AIM OF THE TASK
Copy every line of text in the material below word for word, but leave out the pictures.

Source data
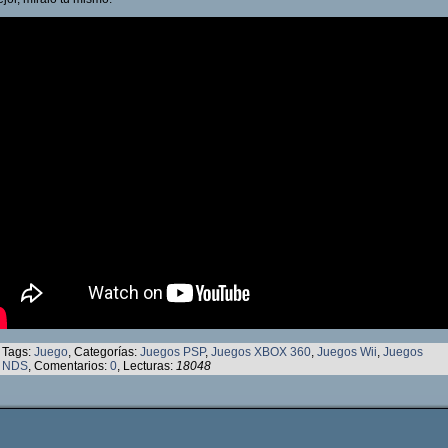
Tags:
Juego
, Categorías:
Juegos PSP
,
Juegos XBOX 360
,
Juegos Wii
,
Juegos
NDS
, Comentarios:
0
, Lecturas:
18048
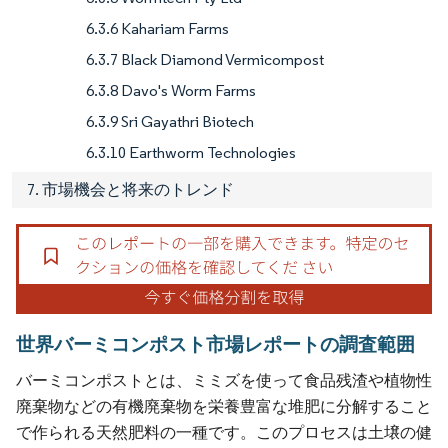
6.3.6 Kahariam Farms
6.3.7 Black Diamond Vermicompost
6.3.8 Davo's Worm Farms
6.3.9 Sri Gayathri Biotech
6.3.10 Earthworm Technologies
7. 市場機会と将来のトレンド
世界バーミコンポスト市場レポートの調査範囲
バーミコンポストとは、ミミズを使って食品残渣や植物性
廃棄物などの有機廃棄物を栄養豊富な堆肥に分解すること
で作られる天然肥料の一種です。このプロセスは土壌の健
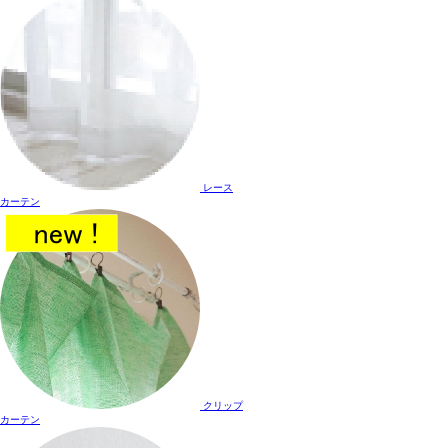
レース
カーテン
クリップ
カーテン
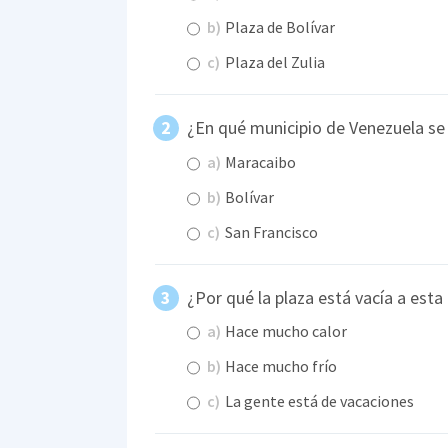
b)
Plaza de Bolívar
c)
Plaza del Zulia
¿En qué municipio de Venezuela se
a)
Maracaibo
b)
Bolívar
c)
San Francisco
¿Por qué la plaza está vacía a esta
a)
Hace mucho calor
b)
Hace mucho frío
c)
La gente está de vacaciones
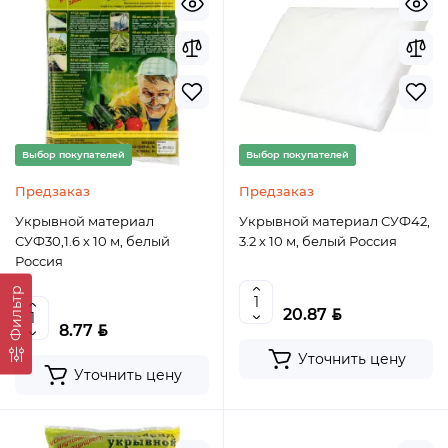
Выбор покупателей
Выбор покупателей
Предзаказ
Предзаказ
Укрывной материал
Укрывной материал СУФ42,
СУФ30,1.6 х 10 м, белый
3.2 х 10 м, белый Россия
Россия
Фильтр
BYN
20.87
BYN
8.77
Уточнить цену
Уточнить цену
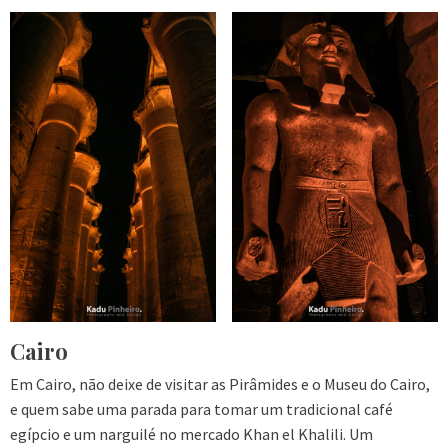
Cairo
Em Cairo, não deixe de visitar as Pirâmides e o Museu do Cairo,
e quem sabe uma parada para tomar um tradicional café
egípcio e um narguilé no mercado Khan el Khalili. Um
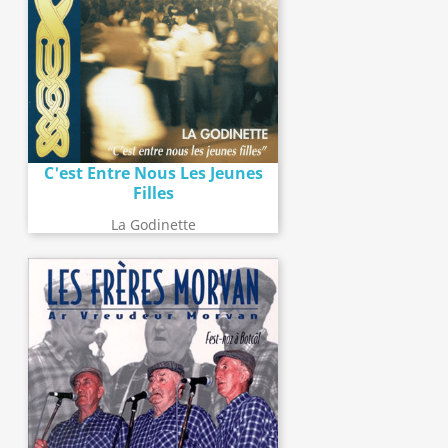
C'est Entre Nous Les Jeunes
Filles
La Godinette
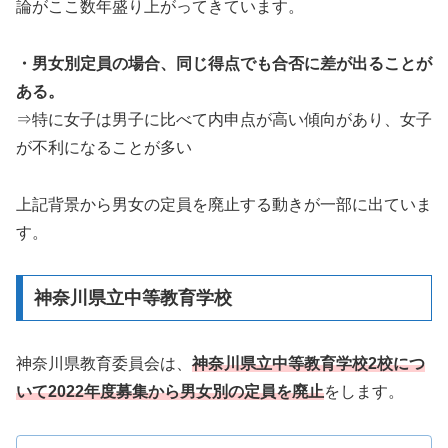
論がここ数年盛り上がってきています。
・男女別定員の場合、同じ得点でも合否に差が出ることが
ある。
⇒特に女子は男子に比べて内申点が高い傾向があり、女子
が不利になることが多い
上記背景から男女の定員を廃止する動きが一部に出ていま
す。
神奈川県立中等教育学校
神奈川県教育委員会は、
神奈川県立中等教育学校2校につ
いて2022年度募集から男女別の定員を廃止
をします。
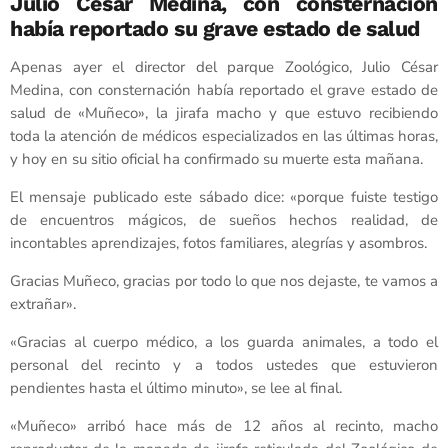
Julio César Medina, con consternación
había reportado su grave estado de salud
Apenas ayer el director del parque Zoológico, Julio César
Medina, con consternación había reportado el grave estado de
salud de «Muñeco», la jirafa macho y que estuvo recibiendo
toda la atención de médicos especializados en las últimas horas,
y hoy en su sitio oficial ha confirmado su muerte esta mañana.
El mensaje publicado este sábado dice: «porque fuiste testigo
de encuentros mágicos, de sueños hechos realidad, de
incontables aprendizajes, fotos familiares, alegrías y asombros.
Gracias Muñeco, gracias por todo lo que nos dejaste, te vamos a
extrañar».
«Gracias al cuerpo médico, a los guarda animales, a todo el
personal del recinto y a todos ustedes que estuvieron
pendientes hasta el último minuto», se lee al final.
«Muñeco» arribó hace más de 12 años al recinto, macho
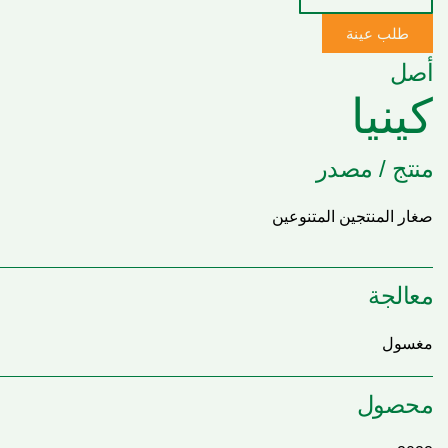
طلب عينة
أصل
كينيا
منتج / مصدر
صغار المنتجين المتنوعين
معالجة
مغسول
محصول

WORKED SOLUTION
Tags:
Juego
, Categorías:
Juegos PSP
,
Juegos XBOX 360
,
Juegos Wii
,
Juegos
NDS
, Comentarios:
0
, Lecturas:
18048
6.3.6 Kahariam Farms
6.3.7 Black Diamond Vermicompost
6.3.8 Davo's Worm Farms
6.3.9 Sri Gayathri Biotech
6.3.10 Earthworm Technologies
7. 市場機会と将来のトレンド
世界バーミコンポスト市場レポートの調査範囲
バーミコンポストとは、ミミズを使って食品残渣や植物性
廃棄物などの有機廃棄物を栄養豊富な堆肥に分解すること
で作られる天然肥料の一種です。このプロセスは土壌の健
レース
カーテン
クリップ
カーテン
b)
Plaza de Bolívar
c)
Plaza del Zulia
¿En qué municipio de Venezuela se
a)
Maracaibo
b)
Bolívar
c)
San Francisco
¿Por qué la plaza está vacía a esta
a)
Hace mucho calor
b)
Hace mucho frío
c)
La gente está de vacaciones
Выбор покупателей
Выбор покупателей
Предзаказ
Предзаказ
Укрывной материал
Укрывной материал СУФ42,
СУФ30,1.6 х 10 м, белый
3.2 х 10 м, белый Россия
Россия
Фильтр
BYN
20.87
BYN
8.77
Уточнить цену
Уточнить цену
Cairo
Em Cairo, não deixe de visitar as Pirâmides e o Museu do Cairo,
e quem sabe uma parada para tomar um tradicional café
egípcio e um narguilé no mercado Khan el Khalili. Um
C'est Entre Nous Les Jeunes
Filles
La Godinette
論がここ数年盛り上がってきています。
・男女別定員の場合、同じ得点でも合否に差が出ることが
ある。
⇒特に女子は男子に比べて内申点が高い傾向があり、女子
が不利になることが多い
上記背景から男女の定員を廃止する動きが一部に出ていま
す。
神奈川県立中等教育学校
神奈川県教育委員会は、
神奈川県立中等教育学校2校につ
いて2022年度募集から男女別の定員を廃止
をします。
Julio César Medina, con consternación
había reportado su grave estado de salud
Apenas ayer el director del parque Zoológico, Julio César
Medina, con consternación había reportado el grave estado de
salud de «Muñeco», la jirafa macho y que estuvo recibiendo
toda la atención de médicos especializados en las últimas horas,
y hoy en su sitio oficial ha confirmado su muerte esta mañana.
El mensaje publicado este sábado dice: «porque fuiste testigo
de encuentros mágicos, de sueños hechos realidad, de
incontables aprendizajes, fotos familiares, alegrías y asombros.
Gracias Muñeco, gracias por todo lo que nos dejaste, te vamos a
extrañar».
«Gracias al cuerpo médico, a los guarda animales, a todo el
personal del recinto y a todos ustedes que estuvieron
pendientes hasta el último minuto», se lee al final.
«Muñeco» arribó hace más de 12 años al recinto, macho
طلب عينة
أصل
كينيا
منتج / مصدر
صغار المنتجين المتنوعين
معالجة
مغسول
محصول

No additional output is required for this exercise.